Sonntag, 13. Juni 2021

Sex und Gewalt: Porno und Horror

 

 

 

Der Mensch ist zu unbeschreiblicher Destruktivität fähig. Die Ambivalenz des Menschen äußert sich insbesondere in Dichotomien Freundschaft/Feindschaft und Liebe/Sex. Während die erste Dichotomie durch politische Bildung, Erinnerungskultur, Gewalt- und Horrorfilme psychologisch verarbeitet wird, wird bei Liebe und Sex so getan, als gäbe es keinen Gegensatz, sondern als seien Schwarz und Weiß dieselbe Farbe, und damit findet auch keine psychologische Verarbeitung des destruktiven Sexualtriebes statt, es sei denn, er spielt die zweite Rolle bei einer Gewalttat.

In der Serie "The Walking Dead" (die in letzter Zeit eine fast zusammenhanglose Aneinanderreihung von Folgen sehr unterschiedlicher Qualität ist) wird die Dichotomie Freundschaft/Feindschaft in Staffel 10 Folge 19 exzellent verarbeitet: gezwungen, russisches Roulette zu spielen, mit der Wahl, sich selbst oder einem Freund in den Kopf zu schießen, riskieren zwei Protagonisten immer wieder das eigene Leben. Der Feind aber wird bei der ersten Gelegenheit kaltblütig ermordet, und zwar just in dem Moment, in dem er, durch altruistisches Verhalten der beiden Gefangenen wieder an das Gute im Menschen glaubend, sich entschließt, die Feindschaft zu beenden.

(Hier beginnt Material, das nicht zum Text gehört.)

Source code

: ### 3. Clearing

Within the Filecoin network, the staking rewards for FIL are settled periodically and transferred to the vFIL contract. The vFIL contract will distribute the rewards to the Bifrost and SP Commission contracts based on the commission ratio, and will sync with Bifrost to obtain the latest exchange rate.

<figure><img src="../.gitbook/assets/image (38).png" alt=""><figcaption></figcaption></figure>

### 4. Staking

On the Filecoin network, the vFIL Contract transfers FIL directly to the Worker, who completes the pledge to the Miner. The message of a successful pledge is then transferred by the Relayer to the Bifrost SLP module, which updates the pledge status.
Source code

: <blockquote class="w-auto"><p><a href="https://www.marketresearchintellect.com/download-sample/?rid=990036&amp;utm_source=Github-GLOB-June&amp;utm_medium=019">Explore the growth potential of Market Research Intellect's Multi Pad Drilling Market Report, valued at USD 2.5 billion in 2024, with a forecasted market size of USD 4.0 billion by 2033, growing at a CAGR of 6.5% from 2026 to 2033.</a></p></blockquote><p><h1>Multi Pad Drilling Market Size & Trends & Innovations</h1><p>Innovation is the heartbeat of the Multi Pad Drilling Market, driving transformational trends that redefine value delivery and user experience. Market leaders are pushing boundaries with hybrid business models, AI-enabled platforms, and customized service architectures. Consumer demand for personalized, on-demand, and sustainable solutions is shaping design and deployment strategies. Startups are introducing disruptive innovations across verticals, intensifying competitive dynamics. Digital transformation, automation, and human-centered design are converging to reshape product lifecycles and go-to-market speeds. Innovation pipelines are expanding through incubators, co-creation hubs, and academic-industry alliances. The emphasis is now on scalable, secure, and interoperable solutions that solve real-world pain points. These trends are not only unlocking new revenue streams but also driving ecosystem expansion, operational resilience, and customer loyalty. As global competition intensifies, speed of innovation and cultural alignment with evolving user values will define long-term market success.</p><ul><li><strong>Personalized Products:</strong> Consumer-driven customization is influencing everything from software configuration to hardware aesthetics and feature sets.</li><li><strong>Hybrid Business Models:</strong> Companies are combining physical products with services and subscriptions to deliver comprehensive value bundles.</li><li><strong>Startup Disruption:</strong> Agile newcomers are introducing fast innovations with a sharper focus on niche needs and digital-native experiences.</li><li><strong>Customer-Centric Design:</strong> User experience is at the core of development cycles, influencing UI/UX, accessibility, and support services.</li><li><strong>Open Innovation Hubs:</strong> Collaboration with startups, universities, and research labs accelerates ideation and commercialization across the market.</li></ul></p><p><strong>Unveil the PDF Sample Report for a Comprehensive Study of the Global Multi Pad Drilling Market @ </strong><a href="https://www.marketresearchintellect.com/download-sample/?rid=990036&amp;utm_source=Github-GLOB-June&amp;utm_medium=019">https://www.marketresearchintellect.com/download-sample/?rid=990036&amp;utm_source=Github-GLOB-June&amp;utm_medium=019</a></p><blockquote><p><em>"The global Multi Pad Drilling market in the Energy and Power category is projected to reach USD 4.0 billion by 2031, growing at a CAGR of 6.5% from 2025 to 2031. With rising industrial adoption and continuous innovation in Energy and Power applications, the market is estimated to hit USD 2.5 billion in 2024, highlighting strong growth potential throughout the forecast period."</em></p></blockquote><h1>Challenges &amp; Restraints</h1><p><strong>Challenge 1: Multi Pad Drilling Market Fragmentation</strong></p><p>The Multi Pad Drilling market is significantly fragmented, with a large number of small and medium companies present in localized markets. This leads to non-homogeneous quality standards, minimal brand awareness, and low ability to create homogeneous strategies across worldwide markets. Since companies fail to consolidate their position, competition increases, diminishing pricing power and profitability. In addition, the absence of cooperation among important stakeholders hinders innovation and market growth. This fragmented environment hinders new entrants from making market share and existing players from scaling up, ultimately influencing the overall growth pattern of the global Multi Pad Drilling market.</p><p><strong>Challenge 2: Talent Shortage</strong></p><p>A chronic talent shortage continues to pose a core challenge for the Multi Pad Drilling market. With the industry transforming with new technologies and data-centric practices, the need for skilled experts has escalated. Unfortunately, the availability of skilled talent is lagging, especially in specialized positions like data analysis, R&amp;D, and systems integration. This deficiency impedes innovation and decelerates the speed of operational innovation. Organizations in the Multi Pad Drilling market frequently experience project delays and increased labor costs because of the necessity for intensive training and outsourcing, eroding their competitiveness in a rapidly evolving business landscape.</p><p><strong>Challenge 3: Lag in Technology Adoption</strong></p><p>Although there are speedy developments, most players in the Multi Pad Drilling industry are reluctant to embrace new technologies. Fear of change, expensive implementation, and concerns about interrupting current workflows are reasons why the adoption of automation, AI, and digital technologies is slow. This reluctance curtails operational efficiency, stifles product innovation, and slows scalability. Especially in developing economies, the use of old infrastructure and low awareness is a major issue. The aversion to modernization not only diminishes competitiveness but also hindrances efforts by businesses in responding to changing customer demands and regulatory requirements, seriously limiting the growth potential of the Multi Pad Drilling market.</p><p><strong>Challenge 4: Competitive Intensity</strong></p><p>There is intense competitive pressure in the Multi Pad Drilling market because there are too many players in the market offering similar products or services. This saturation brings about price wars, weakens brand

Die Neigung zu extremer Gewalt verarbeitet die gegenwärtige Kultur in Dokumentationen über Massaker und Genozide, kanalisiert Rache- und Selbstjustizphantasien in unzähligen Filmen und Serien, thematisiert in anspruchsvollen Filmen die Sinnlosigkeit der Gewalt. Ungehemmtes Ausleben der Sexualität wird hingegen nicht als Anschlag auf Liebe/Liebesfähigkeit thematisiert, sondern zum Ideal erhoben. In der Popkultur werden Liebe und Sex synonym verwendet, weshalb unvermeidlich die höhere, feinere, zartere Liebe der gröberen Sexualität nach dem Gesetz der Entropie zum Opfer fällt. Unzählige Pornos geilen ihre Zuschauer nur auf, selbst die perversesten und abartigsten pornographischen Filme erfüllen nicht die Funktion der Katharsis wie etwa Horrorfilme, sondern ermutigen auch im realen Leben zu Grenzüberschreitungen.